Give every entry below again, exactly as written, and skip the images.

** Provided entries follows **

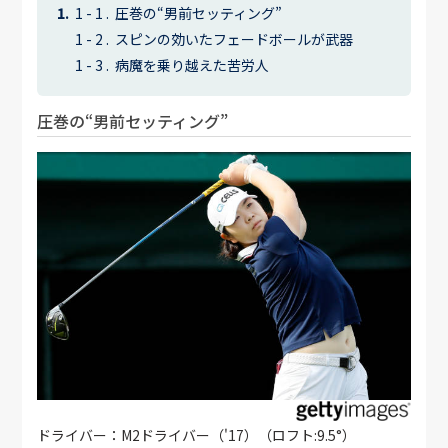
圧巻の“男前セッティング”
スピンの効いたフェードボールが武器
病魔を乗り越えた苦労人
圧巻の“男前セッティング”
ドライバー：M2ドライバー（'17）（ロフト:9.5°）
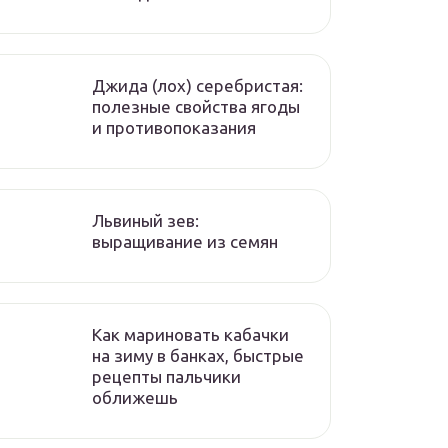
Джида (лох) серебристая:
полезные свойства ягоды
и противопоказания
Львиный зев:
выращивание из семян
Как мариновать кабачки
на зиму в банках, быстрые
рецепты пальчики
оближешь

** End of Provided entries **

* Response to the exercise *
圧巻の“男前セッティング”
スピンの効いたフェードボールが武器
病魔を乗り越えた苦労人
圧巻の“男前セッティング”
ドライバー：M2ドライバー（'17）（ロフト:9.5°）
Джида (лох) серебристая:
полезные свойства ягоды
и противопоказания
Львиный зев:
выращивание из семян
Как мариновать кабачки
на зиму в банках, быстрые
рецепты пальчики
оближешь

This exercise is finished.